The Omo Valley is the most isolated and inaccessible regions of Africa and still be virtually free of human habitation but is rich in palaeo-anthro-pological remains. According to scientific research hominid remains from the Lower Omo Valley probably date back more than four million years.

Omo Valley, named after the majestic Omo River that runs through it, possess the highest concentration of strangely stunning tribes - Arbore, Bume, Galeb, Hamer, Karo, Konso, Mursi, Surma and Tsemay, than anywhere in Africa. All tribes still live the way they have for centuries, some of them numbering tens of thousands, others no more than 500, each one of them culturally unique and visually powerful.

Four of Africa's major linguistic groups are represented by tribes inhabit area of South Omo, including the so-called Omotic-speakers. The most famous of Omotic-speakers are the Mursi, well known for their practice of worn giant clay plates in the lower lips of the women. The larger the plate is the more livestock the bride's family may receive when women gets married. The Mursi number around 5000 people and are nomadic pastoralists.

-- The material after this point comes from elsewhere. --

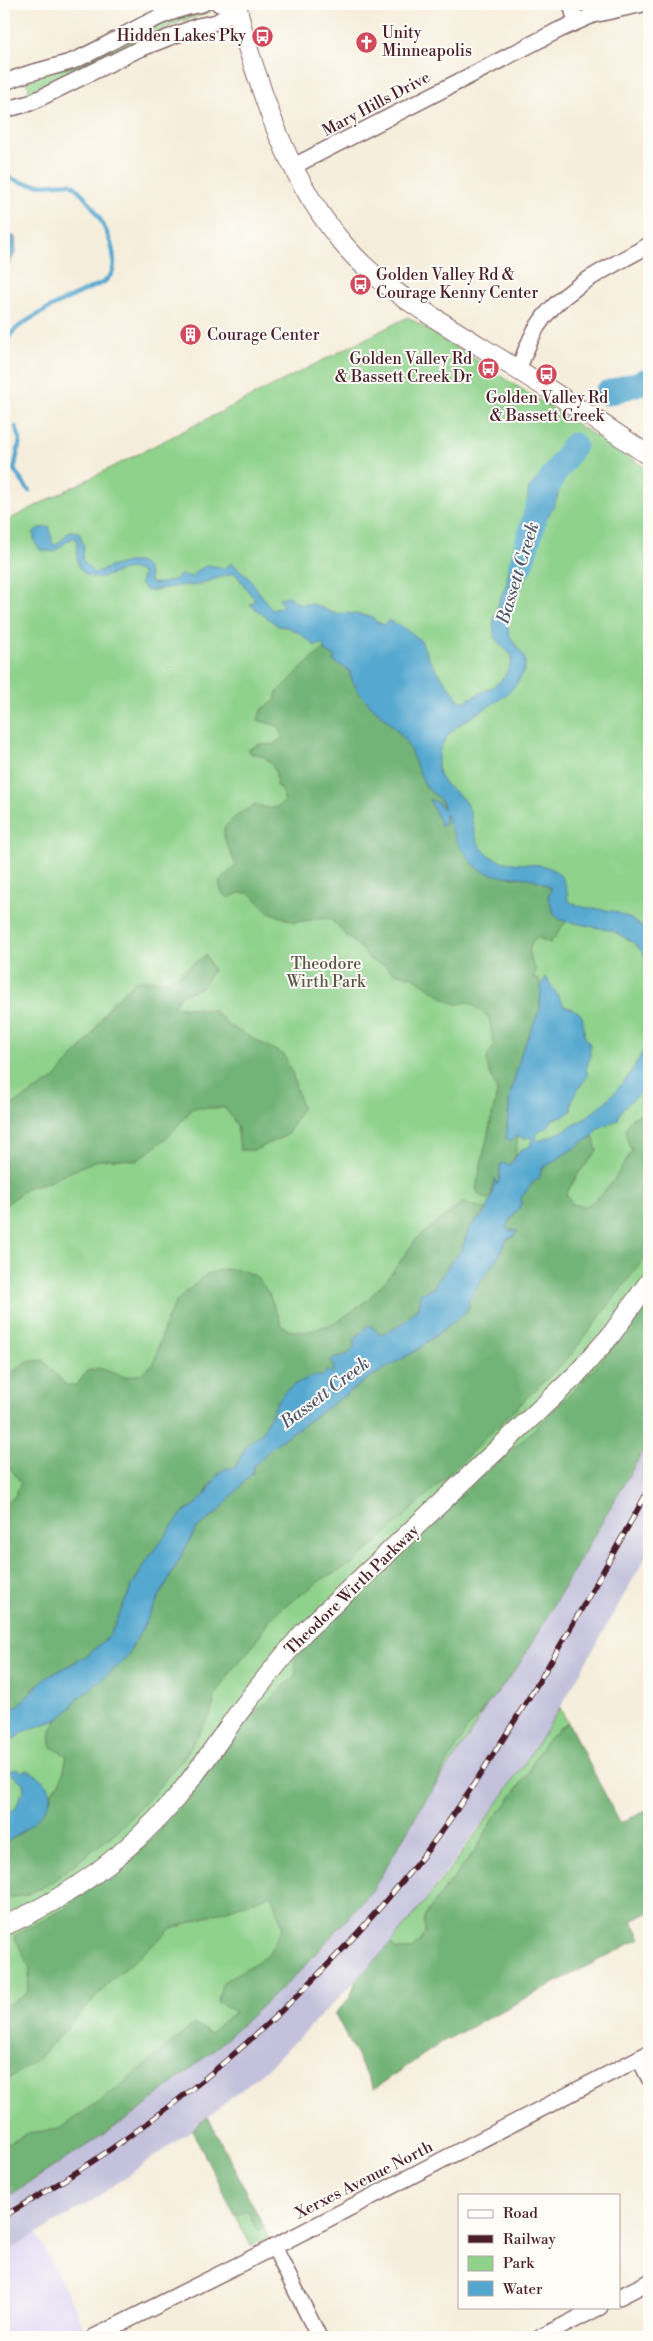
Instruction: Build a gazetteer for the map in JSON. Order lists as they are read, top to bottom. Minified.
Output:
{"streets":{"street":["Mary Hills Drive","Theodore Wirth Parkway","Xerxes Avenue North"]},"water":["Bassett Creek"],"parks":["Theodore Wirth Park"],"places":{"bus stop":["Hidden Lakes Pky","Golden Valley Rd & Courage Kenny Center","Golden Valley Rd & Bassett Creek Dr","Golden Valley Rd & Bassett Creek"],"church":["Unity Minneapolis"],"building":["Courage Center"]},"legend":["Road","Railway","Park","Water"]}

Hamer tribe is considered the most beautiful among the inhabitants of the Lower Omo because of their gracefulness, eerie body painting and shiny appearance of their hair that they covered using mixture of cow butter and ochre. The Hamar are also well known for their bull-jumping (bullah) - the ceremony, which usually occurs after the autumn harvest, teenage boys are required to repeatedly run over the backs of about a dozen bulls to prove they are ready for adulthood.

Slithly similar to Hamer tribe are Karo, whose cultures and quirks or adornment body scarring, body painting and the like are points of interest. Another tribe, Bume the same as Hamer are agro-pastoralists relying on cattle herding and flood-retreat agriculture. Some of Bume living are specialized crocodile hunters using harpoons from a dugout canoe.
All inhabitans of Omo Valley use their crops and livestock to barter, on the local, weekly markets, for goods such as cloth.

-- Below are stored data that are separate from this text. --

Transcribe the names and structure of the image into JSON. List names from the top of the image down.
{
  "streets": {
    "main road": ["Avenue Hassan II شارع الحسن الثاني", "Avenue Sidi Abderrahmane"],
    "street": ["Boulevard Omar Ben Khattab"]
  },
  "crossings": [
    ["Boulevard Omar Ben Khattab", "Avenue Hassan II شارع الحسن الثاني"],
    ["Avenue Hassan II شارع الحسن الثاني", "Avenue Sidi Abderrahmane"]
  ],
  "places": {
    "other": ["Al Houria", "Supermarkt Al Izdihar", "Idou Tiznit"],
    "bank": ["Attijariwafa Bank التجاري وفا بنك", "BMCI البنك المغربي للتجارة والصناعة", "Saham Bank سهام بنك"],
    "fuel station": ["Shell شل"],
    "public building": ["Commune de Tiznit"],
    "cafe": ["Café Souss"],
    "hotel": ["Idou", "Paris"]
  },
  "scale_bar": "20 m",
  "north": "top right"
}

Some of tribes are living in the Omo National Park, the largest in the country, with an area of 4,068 square kilometers. It is a vast expanse of true wilderness, adjacent to the Omo River, which flows southwards into Lake Turkana and is one of the richest and wildlife sanctuaries in eastern Africa. Eland, oryx, Burchell's zebra, Lelwel hartebeest, buffalo, giraffe, elephant, waterbuck, kudu, lion, leopard and cheetah roam within the park's boundaries.